When I gave Anis my choices he said plainly that I may have ordered “a ‘little” too much food, but I agreed to take home anything I couldn’t eat and thanked him for his help. I was ready for adventure with my choices, and they did not disappoint. Another server brought me a basket of taro chips – thinly sliced taro root, fried crisp and lightly salted – with a ramekin of dipping sauce. I’ve had these before and loved them, and had to remember not to consume the whole basketful before my meal.

The first course, pig’s ears, sounds horrendous, but looks nothing like its name. Think of Szechuan lamb. The meat was shredded, rice-floured and fried crisp, then mounded on a plate and bathed in the sesame chili sauce, garnished with sprigs of cilantro. The texture was similar to a good calamari and the taste was spicy, sesame pork. It was a hefty portion as well and I knew what Anis meant by a ‘little too much food’.

When I finished my cocktail I ordered the 2014 Malbec “Agua de Piedras” Mendoza, Argentina, which complimented the pig’s ears perfectly. It was surprising how such a young red could be so assertive.

I have come to love empanadas and when I saw duck empanadas on the menu, I knew I had to try them. Anis almost pooh-poohed this dish, stating, “If you like duck.” He was enthusiastic over my other choices, though. The three crescent-shaped pastries arrived encircling a ramekin of ginger sauce. The pastry was crisp and tasty and the duck inside shredded nicely, not too moist and not too dry; just a little overly flavored with ginger. The manager came over to my table at this point and I told her about it. I also complimented the concept of merging Cuban and Chinese cuisines. The empanadas were gone before I remembered to take a picture of them, as is my wont.

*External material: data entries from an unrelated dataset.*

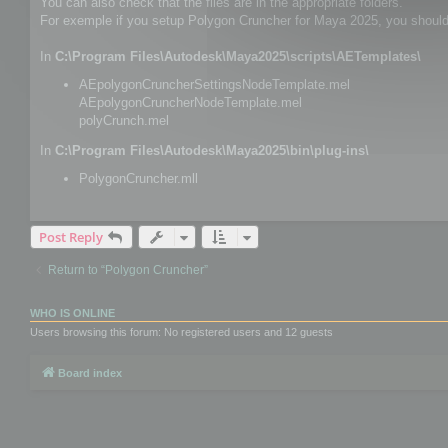
You can also check that the files are in the appropriate folders.
For exemple if you setup Polygon Cruncher for Maya 2025, you should h
In
C:\Program Files\Autodesk\Maya2025\scripts\AETemplates\
AEpolygonCruncherSettingsNodeTemplate.mel
AEpolygonCruncherNodeTemplate.mel
polyCrunch.mel
In
C:\Program Files\Autodesk\Maya2025\bin\plug-ins\
PolygonCruncher.mll
Post Reply
Return to “Polygon Cruncher”
WHO IS ONLINE
Users browsing this forum: No registered users and 12 guests
Board index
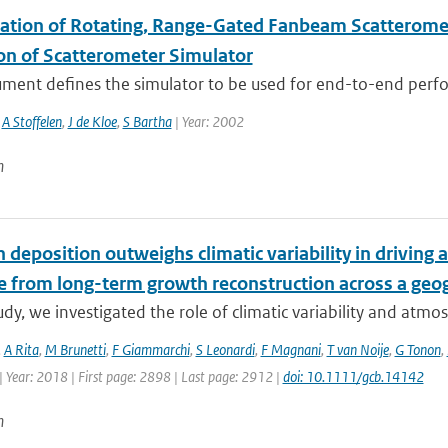
ation of Rotating, Range-Gated Fanbeam Scatteromete
ion of Scatterometer Simulator
ument defines the simulator to be used for end-to-end perfo
,
A Stoffelen
,
J de Kloe
,
S Bartha
| Year: 2002
n
 deposition outweighs climatic variability in driving
e from long-term growth reconstruction across a geog
tudy, we investigated the role of climatic variability and atmos
,
A Rita
,
M Brunetti
,
F Giammarchi
,
S Leonardi
,
F Magnani
,
T van Noije
,
G Tonon
,
 Year: 2018 | First page: 2898 | Last page: 2912 |
doi: 10.1111/gcb.14142
n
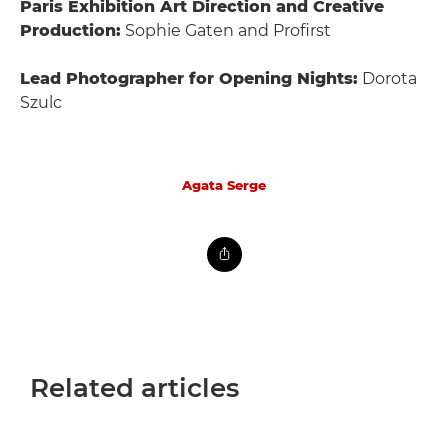
Paris Exhibition Art Direction and Creative
Production:
Sophie Gaten and Profirst
Lead Photographer for Opening Nights:
Dorota
Szulc
Agata Serge
Related articles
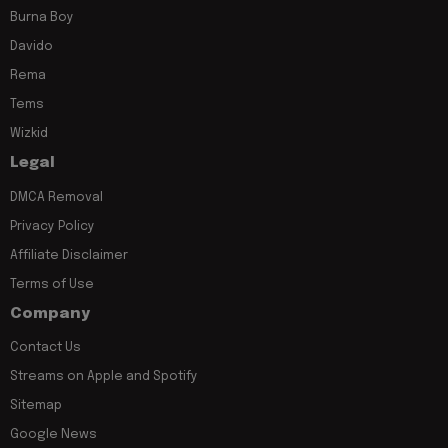
Burna Boy
Davido
Rema
Tems
Wizkid
Legal
DMCA Removal
Privacy Policy
Affiliate Disclaimer
Terms of Use
Company
Contact Us
Streams on Apple and Spotify
Sitemap
Google News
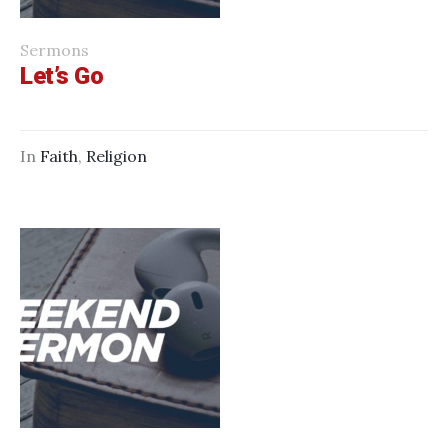
Sermons
Let’s Go
In
Faith
,
Religion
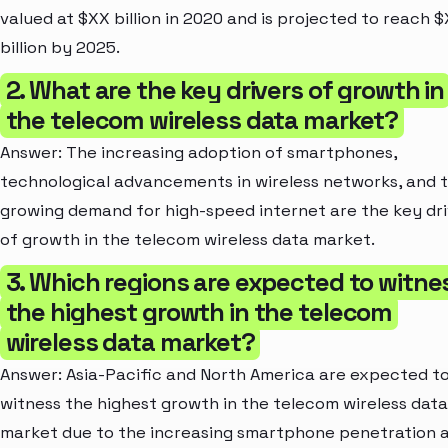
valued at $XX billion in 2020 and is projected to reach 
billion by 2025.
2. What are the key drivers of growth in
the telecom wireless data market?
Answer: The increasing adoption of smartphones,
technological advancements in wireless networks, and 
growing demand for high-speed internet are the key dri
of growth in the telecom wireless data market.
3. Which regions are expected to witne
the highest growth in the telecom
wireless data market?
Answer: Asia-Pacific and North America are expected t
witness the highest growth in the telecom wireless data
market due to the increasing smartphone penetration 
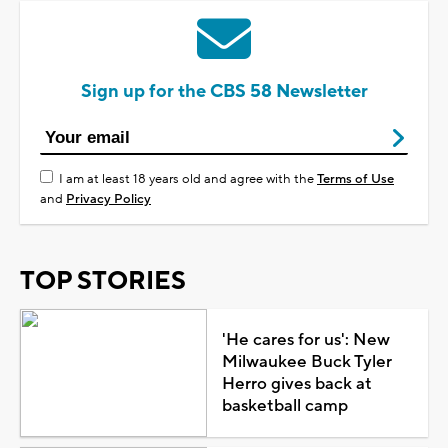
Sign up for the CBS 58 Newsletter
I am at least 18 years old and agree with the
Terms of Use
and
Privacy Policy
TOP STORIES
'He cares for us': New
Milwaukee Buck Tyler
Herro gives back at
basketball camp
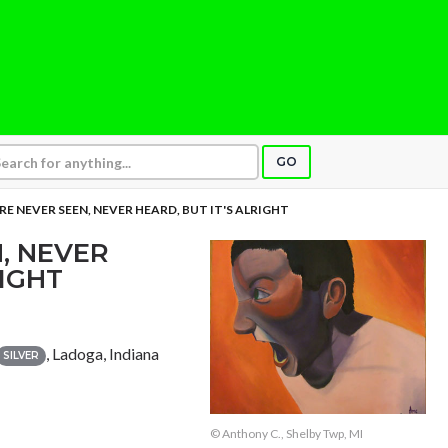
GO
RE NEVER SEEN, NEVER HEARD, BUT IT'S ALRIGHT
, NEVER
RIGHT
, Ladoga, Indiana
SILVER
© Anthony C., Shelby Twp, MI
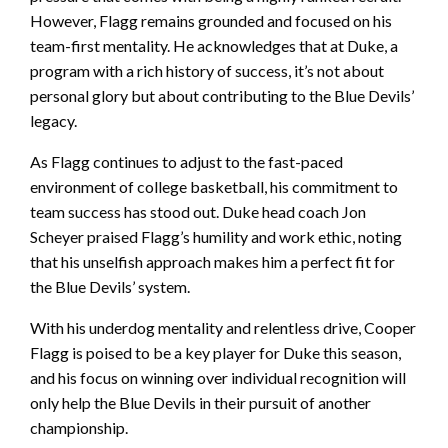
However, Flagg remains grounded and focused on his
team-first mentality. He acknowledges that at Duke, a
program with a rich history of success, it’s not about
personal glory but about contributing to the Blue Devils’
legacy.
As Flagg continues to adjust to the fast-paced
environment of college basketball, his commitment to
team success has stood out. Duke head coach Jon
Scheyer praised Flagg’s humility and work ethic, noting
that his unselfish approach makes him a perfect fit for
the Blue Devils’ system.
With his underdog mentality and relentless drive, Cooper
Flagg is poised to be a key player for Duke this season,
and his focus on winning over individual recognition will
only help the Blue Devils in their pursuit of another
championship.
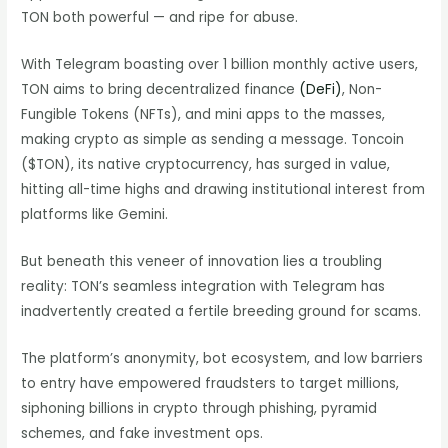
TON both powerful — and ripe for abuse.
With Telegram boasting over 1 billion monthly active users,
TON aims to bring decentralized finance
(DeFi)
, Non-
Fungible Tokens (NFTs), and mini apps to the masses,
making crypto as simple as sending a message. Toncoin
($TON), its native cryptocurrency, has surged in value,
hitting all-time highs and drawing institutional interest from
platforms like Gemini.
But beneath this veneer of innovation lies a troubling
reality: TON’s seamless integration with Telegram has
inadvertently created a fertile breeding ground for scams.
The platform’s anonymity, bot ecosystem, and low barriers
to entry have empowered fraudsters to target millions,
siphoning billions in crypto through phishing, pyramid
schemes, and fake investment ops.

The manager told me that Calle Dão has been doing business for a little over a year and a half. She left my table pleased. In a little while the main course arrived. It was another adventure. The spiced goat neck, touted to have been rubbed with Calle Dão house spices, was on a bed of baby bok choy, garnished with cilantro and sided with tostones (deep fried plantain chips). The first taste of the goat meat was spicy, but afterward the heat diminished, allowing the natural gamy-sweet flavor of the goat to take over. Again, the portion was respectably large, and the meat was surrounded a single neck vertebra (yes I know what one looks like). The bok choy was cooked well and still crunchy. It was the best goat I’ve ever had. The manager passed by again and I raved about the dish to her.

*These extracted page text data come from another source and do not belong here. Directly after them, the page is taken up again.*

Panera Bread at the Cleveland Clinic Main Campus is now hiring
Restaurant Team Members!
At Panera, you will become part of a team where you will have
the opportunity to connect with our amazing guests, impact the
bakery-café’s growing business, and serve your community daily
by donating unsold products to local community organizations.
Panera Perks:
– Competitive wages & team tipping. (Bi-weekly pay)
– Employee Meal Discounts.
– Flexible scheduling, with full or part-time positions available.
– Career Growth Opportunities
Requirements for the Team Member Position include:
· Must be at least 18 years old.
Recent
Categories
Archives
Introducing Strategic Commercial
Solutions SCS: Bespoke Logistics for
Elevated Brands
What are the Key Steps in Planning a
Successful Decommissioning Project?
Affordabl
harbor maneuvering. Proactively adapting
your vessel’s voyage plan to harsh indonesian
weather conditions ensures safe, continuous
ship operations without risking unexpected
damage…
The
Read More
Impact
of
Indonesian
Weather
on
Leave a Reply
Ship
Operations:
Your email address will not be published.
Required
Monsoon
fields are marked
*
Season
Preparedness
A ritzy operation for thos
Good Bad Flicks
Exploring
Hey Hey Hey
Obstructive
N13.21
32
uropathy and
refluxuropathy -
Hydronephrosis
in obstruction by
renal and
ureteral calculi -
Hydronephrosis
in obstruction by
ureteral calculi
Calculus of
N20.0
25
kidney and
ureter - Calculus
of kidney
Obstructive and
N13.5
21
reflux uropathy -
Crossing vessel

I was able to finish everything except the tostones and taro chips, and I had Anis wrap them up to go home with me. It was dessert time. I chose the newest dessert, the sesame panna cotta. It was as pure and delicate as the finest blanc-mange, with blueberries and sliced strawberries accompanying it in a light, sweet sauce. I loved it, but the change in flavor volume from my previous dishes was almost shocking. The manager, knowing it was a new dish, visited me again. I told her of the delicacy of the dish and how it was such a wild contrast to everything else. “Perhaps you will try our flan – on the house?” I agreed. It’s not often I have two desserts.

The flan, the traditional Spanish caramel custard, was served in a spicy crema sauce with cracked peppercorns on top. There was no doubt this dessert could stand up to the flavors of the meal I just finished. My only comment was that the panna cotta was creamier than the flan, which tasted grainier rather than smooth. Still, it was amazing. A Café Cubano later I was satisfied.

Though the menu was not large, it was rife with dishes foreign to my experience. Helene always said she could never eat a dish called “mofongo,” but there it was, in three different preparations. And I’m not a vegetarian but there are two vegetarian dishes that are intriguing: the pan-fried noodles which one can have with or without your choice of meat, and the barley paella, with okra, grape tomatoes, sunchoke, wild mushrooms, root vegetables and fermented bean curd.